Calm waters here in Binga Bay:

Photo credit Stephen Schroeder

Great sunsets at… ‘Emergency Point’?

We must stop to note the allure of the Western facing coastline delivering us amazing sunsets. This is clear. Depending on the season they occur to the left of, beyond, or to the right of the quite near Rangod Island or in winter we find it setting down for refuge to the right, behind the corner of ‘Emergency Point’. We are still studying the history and meaning of this most interestingly named spot.

US Army 1944 map of Mt. Capoas and “Emergency Point”, found at the most southwestern edge of the big peninsular landmass:

Source: http://legacy.lib.utexas.edu/maps/ams/palawan/txu-pclmaps-oclc-6563379-emergency-point-ne.jpg

Sunset at Binga Beach:

Photo credit Stephen Schroeder

The Binga Beach Position & Topography

This is the beach, it is amazing. But let’s re-enter the property at Binga Beach Resort after a day out in the sun. First stop at the small high of our dune to reflect in all directions. Then, step onto our rope bridge and through ancient mangroves for a magical transition to our secluded palm and Bermuda grass garden. Here in shaded, ensconced tranquility we find our bespoke bamboo and white canvas glamping platforms. Here we are separate from the beach but can still view the ocean, here we take a break from the sun and gather strength to enjoy it all over again.

Mangroves at Binga Beach heading to shaded palm area:

Photo credit Phil Demack

A remote and peaceful village

Binga is remote: at our property there are no municipal lines, sewage or power. This was initially a challenge, but overall an opportunity to do things as clean and green as possible. With 100% wind and solar power, new and advanced septic and our own-controlled and extra-treated fresh water supply we are achieving an incredibly low environmental impact.

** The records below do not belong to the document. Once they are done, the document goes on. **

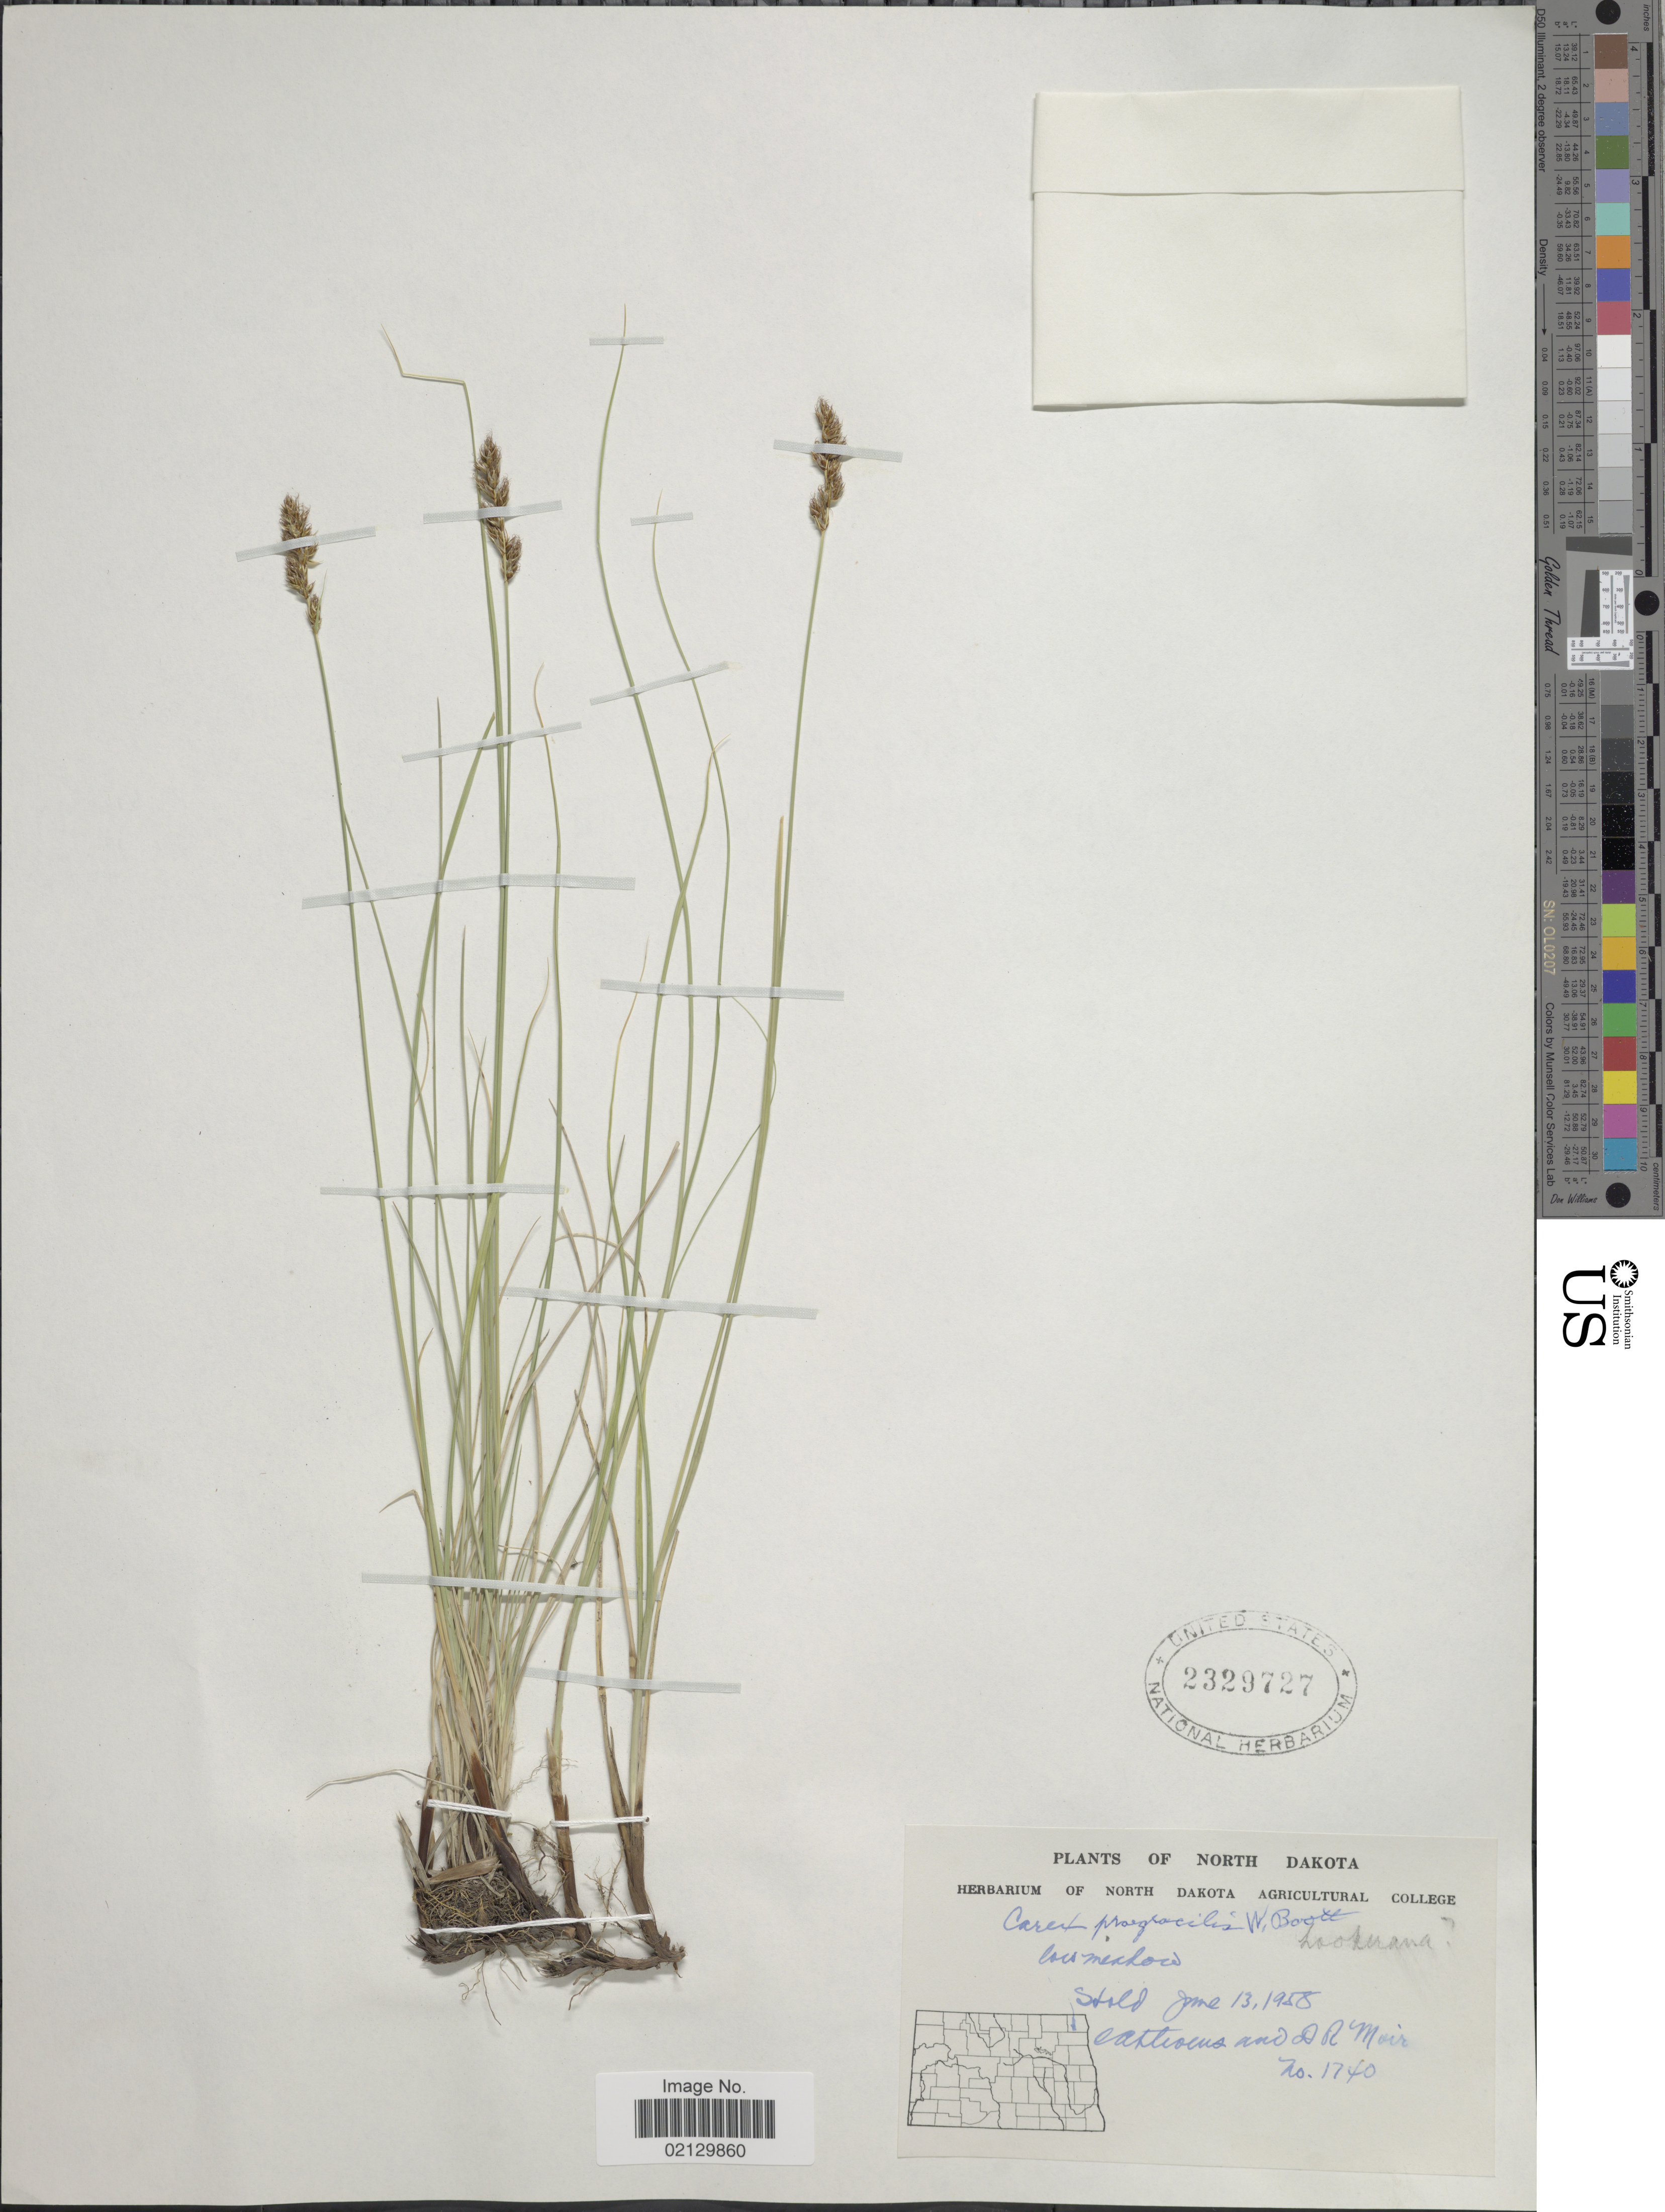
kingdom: Plantae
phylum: Tracheophyta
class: Liliopsida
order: Poales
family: Cyperaceae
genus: Carex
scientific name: Carex praegracilis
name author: W. Boott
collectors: O. A. Stevens & D. Moir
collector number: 1740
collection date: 1958-06-13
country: United States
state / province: North Dakota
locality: North Dakota, Stold [interpreted].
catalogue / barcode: US 2329727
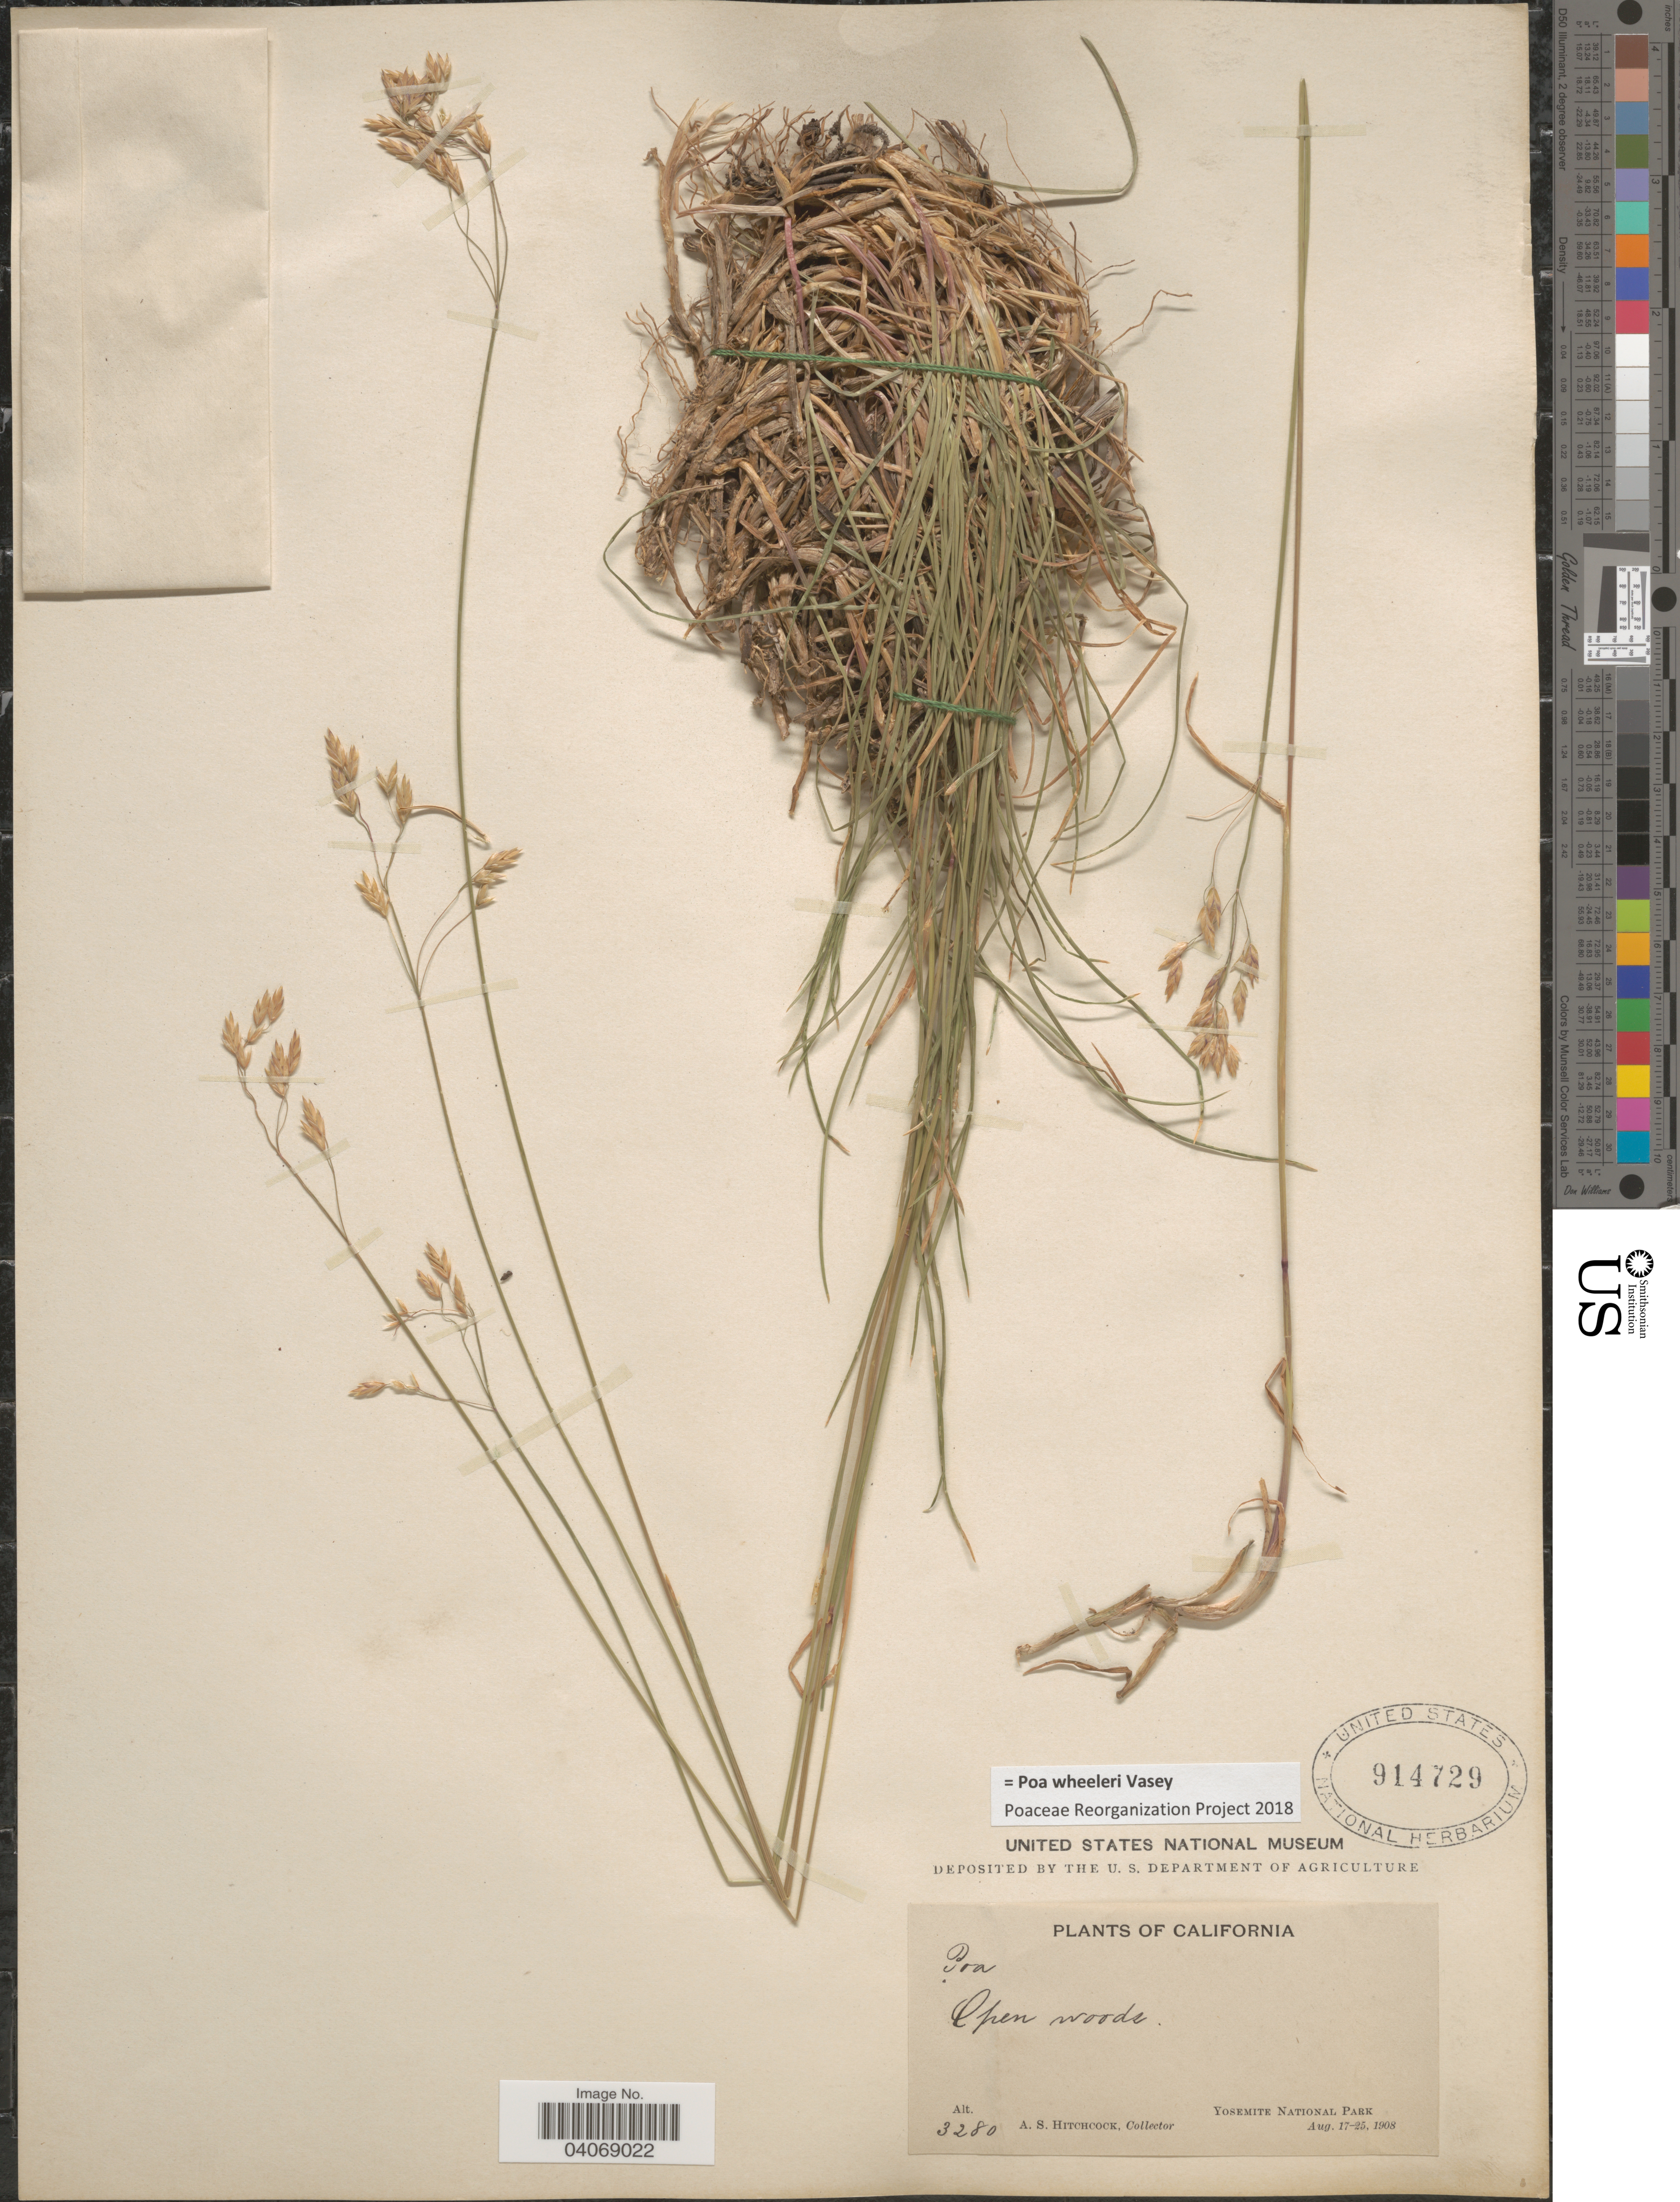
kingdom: Plantae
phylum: Tracheophyta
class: Liliopsida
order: Poales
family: Poaceae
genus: Poa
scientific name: Poa wheeleri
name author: Vasey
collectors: A. S. Hitchcock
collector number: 3280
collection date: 1908-08-17/1908-08-25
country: United States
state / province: California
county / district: Mariposa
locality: Open woods. Yosemite National Park.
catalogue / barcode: US 914729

Very interesting and welcoming for us is the social history and tenor of the local Binga people. Very warm, can-do and welcoming; this small community is quick to embrace those arriving with open hearts.

At our most beautiful, northern end of Lumambong Beach, the history is impressive and endearing. First established by the Distal family, long natives of the Binga town but prior having arrived from El Nido in the early 1960’s. When the parents of the most recent generation passed away, they bequeathed a parcel to a son and daughter each. They are 9 among them and we purchased ours from one of the sons, and are now very happily welcomed as family among them.

En fin

So we hope to welcome you to Binga Beach soon, where you can enjoy and discover our small, unspoiled and hidden refuge that feels like home.